Copy each line of the records below that mentions the word "کلیدی".

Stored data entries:
::::::::

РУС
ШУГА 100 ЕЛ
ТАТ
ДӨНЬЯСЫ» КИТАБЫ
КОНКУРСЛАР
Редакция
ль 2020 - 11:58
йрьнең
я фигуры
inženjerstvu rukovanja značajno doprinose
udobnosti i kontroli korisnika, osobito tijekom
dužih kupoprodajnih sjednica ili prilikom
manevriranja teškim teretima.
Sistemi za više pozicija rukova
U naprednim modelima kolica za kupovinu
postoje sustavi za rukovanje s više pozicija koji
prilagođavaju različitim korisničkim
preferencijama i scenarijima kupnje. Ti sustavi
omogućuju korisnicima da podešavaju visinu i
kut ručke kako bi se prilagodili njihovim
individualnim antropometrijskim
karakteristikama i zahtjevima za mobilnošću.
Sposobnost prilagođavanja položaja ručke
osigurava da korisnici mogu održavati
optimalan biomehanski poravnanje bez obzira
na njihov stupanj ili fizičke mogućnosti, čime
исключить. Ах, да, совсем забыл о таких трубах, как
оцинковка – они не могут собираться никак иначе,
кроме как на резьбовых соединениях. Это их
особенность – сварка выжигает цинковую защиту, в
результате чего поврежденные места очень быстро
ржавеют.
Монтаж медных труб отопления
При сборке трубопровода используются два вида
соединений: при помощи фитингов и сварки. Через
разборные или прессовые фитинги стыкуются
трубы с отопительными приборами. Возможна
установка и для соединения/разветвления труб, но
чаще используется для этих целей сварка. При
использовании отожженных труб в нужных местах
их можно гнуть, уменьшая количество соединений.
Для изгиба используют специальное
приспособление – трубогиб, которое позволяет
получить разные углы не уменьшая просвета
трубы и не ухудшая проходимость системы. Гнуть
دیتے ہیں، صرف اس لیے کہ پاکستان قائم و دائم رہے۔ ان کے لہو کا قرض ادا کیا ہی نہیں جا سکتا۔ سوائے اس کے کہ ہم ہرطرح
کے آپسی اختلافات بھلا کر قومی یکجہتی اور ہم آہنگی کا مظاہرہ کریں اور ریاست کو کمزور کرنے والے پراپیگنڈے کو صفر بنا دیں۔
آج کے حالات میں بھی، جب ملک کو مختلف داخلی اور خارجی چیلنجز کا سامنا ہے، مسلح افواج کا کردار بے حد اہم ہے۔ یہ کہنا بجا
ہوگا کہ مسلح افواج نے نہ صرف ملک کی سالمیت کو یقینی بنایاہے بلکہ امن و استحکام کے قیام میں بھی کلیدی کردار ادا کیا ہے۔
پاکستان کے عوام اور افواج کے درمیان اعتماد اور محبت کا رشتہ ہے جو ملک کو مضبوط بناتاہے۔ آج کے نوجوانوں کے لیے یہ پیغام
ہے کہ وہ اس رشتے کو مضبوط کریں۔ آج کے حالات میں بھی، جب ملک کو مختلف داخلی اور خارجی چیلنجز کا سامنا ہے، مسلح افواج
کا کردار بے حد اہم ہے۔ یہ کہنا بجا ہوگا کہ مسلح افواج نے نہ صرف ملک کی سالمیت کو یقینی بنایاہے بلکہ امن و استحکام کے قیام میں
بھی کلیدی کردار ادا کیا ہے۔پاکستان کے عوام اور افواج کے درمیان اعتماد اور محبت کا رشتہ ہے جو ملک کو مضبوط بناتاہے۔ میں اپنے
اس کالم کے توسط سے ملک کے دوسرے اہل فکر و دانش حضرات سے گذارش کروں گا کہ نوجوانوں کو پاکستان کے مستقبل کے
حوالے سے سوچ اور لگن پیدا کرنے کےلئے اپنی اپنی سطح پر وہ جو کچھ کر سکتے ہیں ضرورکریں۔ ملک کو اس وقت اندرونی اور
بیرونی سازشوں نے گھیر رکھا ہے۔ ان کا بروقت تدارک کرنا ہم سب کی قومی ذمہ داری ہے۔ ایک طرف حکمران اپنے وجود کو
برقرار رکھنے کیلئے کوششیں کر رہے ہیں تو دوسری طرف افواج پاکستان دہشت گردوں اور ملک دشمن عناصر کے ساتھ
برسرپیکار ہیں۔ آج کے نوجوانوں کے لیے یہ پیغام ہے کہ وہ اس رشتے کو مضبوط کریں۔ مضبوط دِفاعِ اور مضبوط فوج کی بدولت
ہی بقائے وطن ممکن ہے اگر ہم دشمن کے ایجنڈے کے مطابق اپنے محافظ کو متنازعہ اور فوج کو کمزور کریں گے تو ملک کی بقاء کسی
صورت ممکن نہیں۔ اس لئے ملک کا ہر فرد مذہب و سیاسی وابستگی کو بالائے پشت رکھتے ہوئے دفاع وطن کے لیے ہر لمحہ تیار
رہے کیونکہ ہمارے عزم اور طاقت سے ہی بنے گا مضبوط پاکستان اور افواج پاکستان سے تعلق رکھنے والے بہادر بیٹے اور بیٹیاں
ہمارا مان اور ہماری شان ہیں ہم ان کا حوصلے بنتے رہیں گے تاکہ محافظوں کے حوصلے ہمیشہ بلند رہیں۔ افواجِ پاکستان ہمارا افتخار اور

::::::::

Output below:
ہوگا کہ مسلح افواج نے نہ صرف ملک کی سالمیت کو یقینی بنایاہے بلکہ امن و استحکام کے قیام میں بھی کلیدی کردار ادا کیا ہے۔
بھی کلیدی کردار ادا کیا ہے۔پاکستان کے عوام اور افواج کے درمیان اعتماد اور محبت کا رشتہ ہے جو ملک کو مضبوط بناتاہے۔ میں اپنے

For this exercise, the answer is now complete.